In the modern world, when you meet someone, oftentimes one of the first descriptors you give about yourself besides your name is your job. It is a primary characteristic of the modern individual. Our jobs as construction workers, doctors, teachers, or as students represent a major part of our identity. As such, we are oftentimes only identified by a single employment. Say I’m a student who runs a gig walking dogs on the side, my identity defaults towards student. I have no idea why, but it may be due to employment being such a large part of identity that having multiple blows our minds a bit too much.

Interestingly enough, this was not the case in ancient Rome, at least not for everyone. For artisans, slaves, and standard workers, jobs were a major identifying characteristic. Most of these classes had only one job, and that job made a huge difference in their identity. Slaves’ identities were dominated by the fact that they were slaves, except for the minority of cases in which people sold themselves as slaves to the powerful in hopes of career progression. Workers and artisans were likewise very much dominated by their careers. Those who could afford a gravestone often decorated it with symbols of their trade, as it was a critical component of their life and identity.

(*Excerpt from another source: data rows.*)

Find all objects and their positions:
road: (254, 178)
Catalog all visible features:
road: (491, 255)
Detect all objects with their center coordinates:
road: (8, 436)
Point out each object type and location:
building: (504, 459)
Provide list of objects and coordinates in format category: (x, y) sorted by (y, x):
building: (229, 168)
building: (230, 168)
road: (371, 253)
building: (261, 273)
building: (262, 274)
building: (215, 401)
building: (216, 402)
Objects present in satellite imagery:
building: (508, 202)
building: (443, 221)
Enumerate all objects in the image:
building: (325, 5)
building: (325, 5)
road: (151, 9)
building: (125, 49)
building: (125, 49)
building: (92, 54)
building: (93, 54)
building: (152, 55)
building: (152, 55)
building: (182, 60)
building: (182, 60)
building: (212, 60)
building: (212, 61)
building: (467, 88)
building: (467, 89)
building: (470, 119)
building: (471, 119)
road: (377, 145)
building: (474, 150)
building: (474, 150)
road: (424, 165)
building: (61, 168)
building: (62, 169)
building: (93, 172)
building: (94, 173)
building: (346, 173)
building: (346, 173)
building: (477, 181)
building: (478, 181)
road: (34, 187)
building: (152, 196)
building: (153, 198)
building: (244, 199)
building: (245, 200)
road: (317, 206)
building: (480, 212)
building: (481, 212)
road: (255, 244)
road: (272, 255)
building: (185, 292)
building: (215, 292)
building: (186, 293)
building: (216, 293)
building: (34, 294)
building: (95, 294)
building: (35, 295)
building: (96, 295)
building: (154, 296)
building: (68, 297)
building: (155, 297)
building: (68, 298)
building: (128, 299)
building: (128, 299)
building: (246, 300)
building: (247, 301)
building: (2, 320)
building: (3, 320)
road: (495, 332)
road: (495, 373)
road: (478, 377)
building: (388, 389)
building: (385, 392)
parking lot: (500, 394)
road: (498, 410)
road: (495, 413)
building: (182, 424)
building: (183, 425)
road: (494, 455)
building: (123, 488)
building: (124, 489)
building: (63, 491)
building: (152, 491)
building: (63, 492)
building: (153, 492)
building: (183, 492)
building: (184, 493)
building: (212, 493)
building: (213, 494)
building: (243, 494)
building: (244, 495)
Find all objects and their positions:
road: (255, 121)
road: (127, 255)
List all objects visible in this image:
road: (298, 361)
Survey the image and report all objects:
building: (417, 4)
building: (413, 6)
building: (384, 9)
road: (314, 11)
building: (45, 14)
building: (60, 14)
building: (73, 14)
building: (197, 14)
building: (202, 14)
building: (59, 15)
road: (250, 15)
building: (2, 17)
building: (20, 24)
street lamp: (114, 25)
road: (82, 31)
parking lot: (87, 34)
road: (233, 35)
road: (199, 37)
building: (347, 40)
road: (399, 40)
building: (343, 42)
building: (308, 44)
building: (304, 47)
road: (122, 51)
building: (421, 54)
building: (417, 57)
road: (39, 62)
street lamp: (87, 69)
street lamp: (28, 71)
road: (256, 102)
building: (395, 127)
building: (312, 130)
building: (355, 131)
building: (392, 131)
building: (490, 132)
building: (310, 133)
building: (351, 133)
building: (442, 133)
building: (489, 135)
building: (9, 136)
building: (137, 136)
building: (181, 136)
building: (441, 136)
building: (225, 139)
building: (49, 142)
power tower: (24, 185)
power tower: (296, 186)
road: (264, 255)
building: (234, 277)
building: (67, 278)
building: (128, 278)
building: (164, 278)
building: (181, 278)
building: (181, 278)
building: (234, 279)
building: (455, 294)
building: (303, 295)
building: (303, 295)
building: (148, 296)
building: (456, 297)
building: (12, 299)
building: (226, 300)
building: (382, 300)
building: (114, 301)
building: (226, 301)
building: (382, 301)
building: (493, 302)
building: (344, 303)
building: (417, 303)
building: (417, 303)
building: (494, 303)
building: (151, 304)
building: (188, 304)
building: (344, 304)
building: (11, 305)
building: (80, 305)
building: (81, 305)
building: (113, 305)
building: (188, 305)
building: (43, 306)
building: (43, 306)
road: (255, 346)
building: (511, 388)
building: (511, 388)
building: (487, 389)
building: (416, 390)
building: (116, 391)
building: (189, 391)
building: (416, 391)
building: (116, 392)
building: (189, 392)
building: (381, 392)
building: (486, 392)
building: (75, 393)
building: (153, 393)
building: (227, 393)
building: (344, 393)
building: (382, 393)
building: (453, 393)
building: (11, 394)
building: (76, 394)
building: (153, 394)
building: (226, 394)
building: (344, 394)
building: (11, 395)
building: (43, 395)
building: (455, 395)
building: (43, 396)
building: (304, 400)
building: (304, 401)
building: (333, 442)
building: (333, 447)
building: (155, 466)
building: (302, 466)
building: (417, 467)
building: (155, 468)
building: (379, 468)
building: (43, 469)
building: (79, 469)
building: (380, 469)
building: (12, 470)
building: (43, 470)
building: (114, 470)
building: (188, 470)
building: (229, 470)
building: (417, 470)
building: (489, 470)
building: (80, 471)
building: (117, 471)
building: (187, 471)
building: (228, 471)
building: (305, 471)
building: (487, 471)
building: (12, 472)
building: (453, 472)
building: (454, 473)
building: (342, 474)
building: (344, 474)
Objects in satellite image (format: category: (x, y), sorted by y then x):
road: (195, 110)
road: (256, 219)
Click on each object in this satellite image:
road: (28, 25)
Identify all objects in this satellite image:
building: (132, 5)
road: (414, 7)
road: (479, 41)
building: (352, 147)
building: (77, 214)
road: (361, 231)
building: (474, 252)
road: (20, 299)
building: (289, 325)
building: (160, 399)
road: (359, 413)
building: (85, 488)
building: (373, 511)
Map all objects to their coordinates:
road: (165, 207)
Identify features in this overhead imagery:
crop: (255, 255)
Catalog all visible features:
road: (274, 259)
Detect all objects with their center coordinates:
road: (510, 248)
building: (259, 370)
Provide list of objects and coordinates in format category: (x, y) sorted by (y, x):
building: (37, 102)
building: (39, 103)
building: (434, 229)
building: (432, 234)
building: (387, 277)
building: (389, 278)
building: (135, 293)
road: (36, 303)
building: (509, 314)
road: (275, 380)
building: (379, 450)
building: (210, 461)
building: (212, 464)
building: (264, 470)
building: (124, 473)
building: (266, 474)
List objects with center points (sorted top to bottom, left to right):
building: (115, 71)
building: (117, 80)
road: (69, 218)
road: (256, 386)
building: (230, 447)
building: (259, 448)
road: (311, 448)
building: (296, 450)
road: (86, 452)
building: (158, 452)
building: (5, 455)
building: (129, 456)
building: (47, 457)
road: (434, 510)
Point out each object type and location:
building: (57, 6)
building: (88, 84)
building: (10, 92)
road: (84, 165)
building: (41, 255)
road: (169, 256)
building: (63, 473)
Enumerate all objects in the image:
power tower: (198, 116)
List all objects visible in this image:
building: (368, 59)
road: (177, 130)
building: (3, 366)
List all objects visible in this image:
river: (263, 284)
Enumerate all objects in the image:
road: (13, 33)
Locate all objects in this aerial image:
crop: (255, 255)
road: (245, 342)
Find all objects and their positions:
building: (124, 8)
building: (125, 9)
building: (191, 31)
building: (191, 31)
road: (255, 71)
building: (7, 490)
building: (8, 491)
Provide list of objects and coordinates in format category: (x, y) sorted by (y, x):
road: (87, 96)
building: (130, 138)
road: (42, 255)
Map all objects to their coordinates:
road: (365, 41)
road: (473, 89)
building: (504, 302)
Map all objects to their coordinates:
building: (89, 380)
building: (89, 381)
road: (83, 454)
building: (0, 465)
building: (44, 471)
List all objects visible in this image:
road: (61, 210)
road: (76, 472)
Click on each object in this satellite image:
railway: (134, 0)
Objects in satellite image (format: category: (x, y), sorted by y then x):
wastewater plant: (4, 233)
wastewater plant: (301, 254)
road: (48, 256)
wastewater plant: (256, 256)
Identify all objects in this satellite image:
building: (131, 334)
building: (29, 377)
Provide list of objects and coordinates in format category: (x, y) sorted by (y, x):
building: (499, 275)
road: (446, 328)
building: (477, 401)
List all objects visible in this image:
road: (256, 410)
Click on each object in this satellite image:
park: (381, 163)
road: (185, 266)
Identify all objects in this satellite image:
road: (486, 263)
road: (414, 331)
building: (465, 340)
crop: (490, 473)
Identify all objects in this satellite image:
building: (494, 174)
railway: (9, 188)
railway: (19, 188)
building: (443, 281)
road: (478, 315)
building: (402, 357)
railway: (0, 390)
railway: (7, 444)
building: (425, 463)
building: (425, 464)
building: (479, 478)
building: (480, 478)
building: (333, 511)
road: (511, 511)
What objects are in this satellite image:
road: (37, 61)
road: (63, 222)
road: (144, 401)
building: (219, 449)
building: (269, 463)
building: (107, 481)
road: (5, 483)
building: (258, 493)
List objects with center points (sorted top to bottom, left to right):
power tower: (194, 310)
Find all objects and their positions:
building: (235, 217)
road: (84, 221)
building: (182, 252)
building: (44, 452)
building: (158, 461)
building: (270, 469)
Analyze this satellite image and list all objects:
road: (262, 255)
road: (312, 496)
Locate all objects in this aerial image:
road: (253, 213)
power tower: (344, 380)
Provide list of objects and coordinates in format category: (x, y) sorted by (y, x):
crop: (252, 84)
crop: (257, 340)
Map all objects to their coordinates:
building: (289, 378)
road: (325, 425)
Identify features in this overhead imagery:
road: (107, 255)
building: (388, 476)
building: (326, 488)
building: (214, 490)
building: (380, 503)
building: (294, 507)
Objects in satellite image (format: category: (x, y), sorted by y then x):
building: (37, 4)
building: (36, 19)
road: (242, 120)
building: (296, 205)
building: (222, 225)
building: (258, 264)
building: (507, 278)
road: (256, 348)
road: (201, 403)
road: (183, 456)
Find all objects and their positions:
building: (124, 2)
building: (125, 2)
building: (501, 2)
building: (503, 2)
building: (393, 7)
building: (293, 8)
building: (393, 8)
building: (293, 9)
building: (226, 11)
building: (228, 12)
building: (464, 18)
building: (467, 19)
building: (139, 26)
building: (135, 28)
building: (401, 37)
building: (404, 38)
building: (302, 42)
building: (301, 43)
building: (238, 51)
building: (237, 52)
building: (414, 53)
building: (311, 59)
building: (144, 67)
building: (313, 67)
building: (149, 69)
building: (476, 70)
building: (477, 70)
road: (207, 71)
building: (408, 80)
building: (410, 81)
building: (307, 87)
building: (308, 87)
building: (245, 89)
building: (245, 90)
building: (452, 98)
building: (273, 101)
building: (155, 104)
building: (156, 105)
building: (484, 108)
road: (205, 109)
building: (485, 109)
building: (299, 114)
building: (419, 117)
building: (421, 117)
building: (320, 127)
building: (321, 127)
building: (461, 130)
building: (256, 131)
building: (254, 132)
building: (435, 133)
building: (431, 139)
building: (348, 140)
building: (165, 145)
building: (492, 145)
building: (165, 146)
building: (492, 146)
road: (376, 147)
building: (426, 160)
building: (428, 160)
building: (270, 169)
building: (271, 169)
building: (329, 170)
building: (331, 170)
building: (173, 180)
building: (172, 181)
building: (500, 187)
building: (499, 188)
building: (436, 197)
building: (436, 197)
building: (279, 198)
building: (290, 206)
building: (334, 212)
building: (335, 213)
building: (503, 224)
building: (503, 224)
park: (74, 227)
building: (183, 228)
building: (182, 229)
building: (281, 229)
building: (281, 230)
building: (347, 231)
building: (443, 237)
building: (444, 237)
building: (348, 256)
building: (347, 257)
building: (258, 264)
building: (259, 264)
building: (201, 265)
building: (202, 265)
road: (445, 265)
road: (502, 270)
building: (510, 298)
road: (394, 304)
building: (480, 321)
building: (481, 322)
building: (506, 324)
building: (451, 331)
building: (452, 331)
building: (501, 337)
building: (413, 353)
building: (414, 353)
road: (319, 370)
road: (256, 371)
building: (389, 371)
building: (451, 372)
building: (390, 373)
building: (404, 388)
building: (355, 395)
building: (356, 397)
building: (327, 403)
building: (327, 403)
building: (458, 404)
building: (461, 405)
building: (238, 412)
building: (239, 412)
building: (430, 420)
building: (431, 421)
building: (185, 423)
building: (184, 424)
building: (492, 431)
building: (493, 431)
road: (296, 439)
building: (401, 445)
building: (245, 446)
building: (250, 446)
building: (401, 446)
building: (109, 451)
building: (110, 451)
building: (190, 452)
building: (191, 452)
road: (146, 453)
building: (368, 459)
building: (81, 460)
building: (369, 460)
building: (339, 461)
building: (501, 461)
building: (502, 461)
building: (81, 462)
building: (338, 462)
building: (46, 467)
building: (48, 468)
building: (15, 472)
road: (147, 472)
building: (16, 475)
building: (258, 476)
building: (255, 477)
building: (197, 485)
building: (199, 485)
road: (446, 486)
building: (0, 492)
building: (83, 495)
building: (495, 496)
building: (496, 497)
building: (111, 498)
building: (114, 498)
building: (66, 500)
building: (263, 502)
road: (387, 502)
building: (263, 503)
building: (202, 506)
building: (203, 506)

The upper classes, on the other hand, did not identify themselves by career. Most wealthy Romans had assets and ventures in multiple industries. They were not picky and would do what they could to protect and nourish family wealth, even if it involved ventures into new industries. Oftentimes, they would make deals with their freedmen to help them run ventures where the profits would be split between the two. So, in addition to more personally managed businesses, many wealthy Romans had their hands in countless additional businesses through webs of freedmen. But this meant that wealthy Romans were more defined by their position and status than by their job, as they had many.

This provides an interesting antithesis to the modern world, where everyone is defined by their job, from the wage worker to the billionaire; employment dominates their identity. Whether it is a positive or negative, I cannot say, but it certainly is an interesting cultural phenomenon to think about.